Kelam konusu 10 ülkenin borç toplamı 76 trilyon doları aşarken, bu sayı global borçların 4’te 1’nin kelam konusu ülkelere ilişkin olduğuna işaret ediyor.
GELİŞMİŞ ÜLKELERDE ULUSAL GELİRE ORANLA BORÇLULUKTA JAPONYA BİRİNCİ SIRADA
IMF’nin Nisan 2022’de yayımladığı Dünya Ekonomik Görünüm Raporu’na nazaran, gelişmiş ülkeler ortasında bu yıl sonu prestijiyle ulusal gelire oranla kamu borcu en yüksek olması beklenen ülkeler sıralamasında yüzde 263 ile Japonya birinci sırada bulunuyor.
Japonya’nın akabinde yüzde 185 ile Yunanistan gelirken, bu ülkeyi yüzde 151’le İtalya, yüzde 131’le Singapur, yüzde 126’yla ABD, yüzde 122’yle Portekiz, yüzde 116’yla İspanya, yüzde 113’le Fransa, yüzde 107’yle Belçika ve yüzde 102’yle Kanada takip ediyor.
TÜRKİYE, BORÇLULUK ORANINDA EN DÜZGÜN ÜLKELER ORTASINDA
Bu yıl değerli ölçüde yavaşlaması beklenen büyümenin, bilhassa gelişmekte olan ve düşük gelirli ülkelerin borç dinamikleri üzerinde olumsuz tesirleri artırmasından tasa ediliyor. Özellikle gıda ve enerji maliyetlerindeki artış dikkate alındığında, düşük gelirli ülkeler açısından dolardaki yükselişin sürmesinin temerrüt ve kıtlık üzere toplumsal sorunlarla sonuçlanabileceği belirtiliyor.
Datalara bakıldığında, kamu borcunun ulusal gelire oranının bu yıl sonunda Sudan’da yüzde 284’e ulaşması bekleniyor. Kelam konusu ülkede 2021 sonunda yüzde 184 seviyesinde gerçekleşen orandaki süratli artışta, ülkedeki siyasi kriz tesirli oldu. Ülke böylelikle yıllardır dünya geneli ulusal gelire oranla borçluluk sıralamasında birinci sırada yer alan Japonya’nın da önüne geçti.

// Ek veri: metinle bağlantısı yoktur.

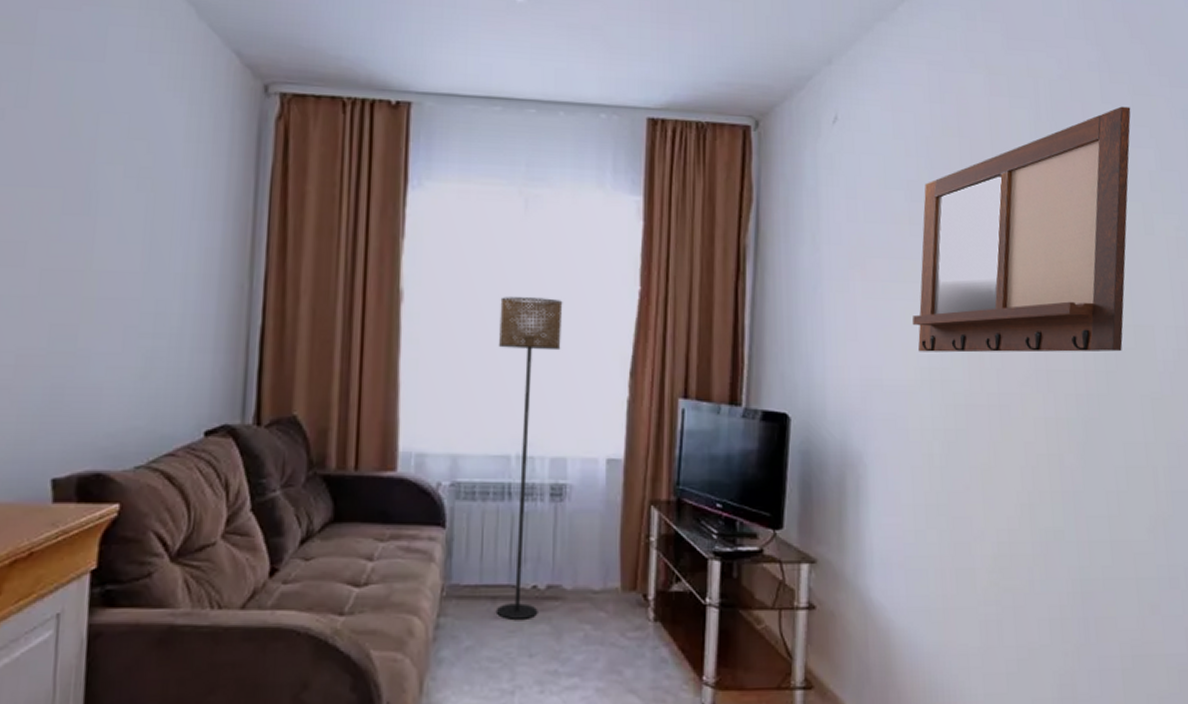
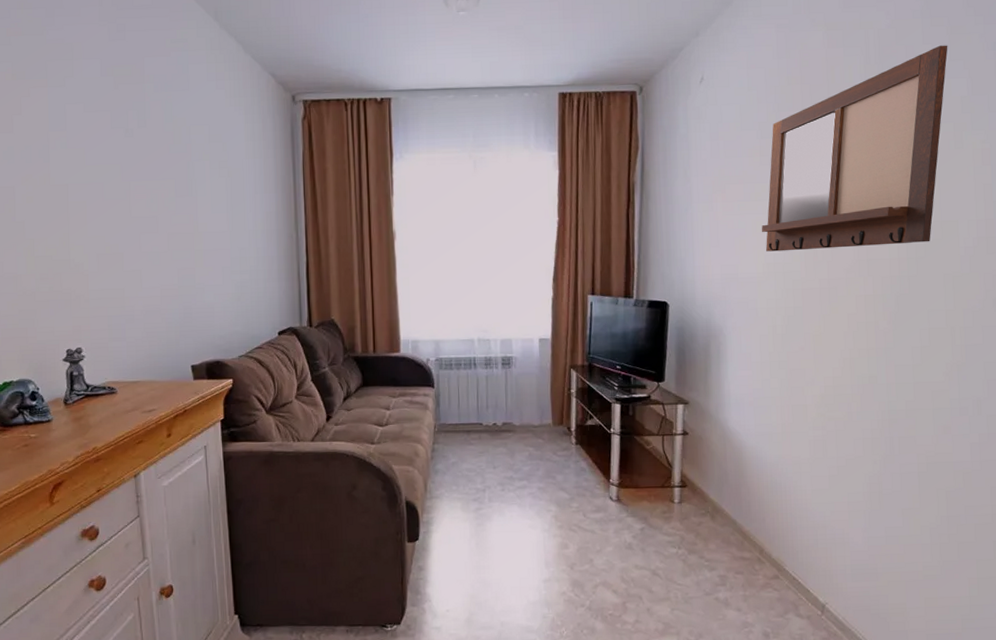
floor lamp: present [495,297,563,620] -> none [461,230,504,445]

Sudan’ın akabinde yüzde 159 ile Cabo Verde ikinci sırada yer alırken, yüzde 152’yle Eritre üçüncü, yüzde 134 ile Butan dördüncü sırada bulunuyor.
Kelam konusu oranın 2022 sonunda Mısır’da yüzde 94, Brezilya’da yüzde 92, Hindistan’da yüzde 87, Çin’de yüzde 78, Macaristan’da yüzde 76, Arjantin’de yüzde 74, Pakistan’da yüzde 71, Türkiye’de yüzde 44 ve Rusya’da yüzde 17 olması bekleniyor.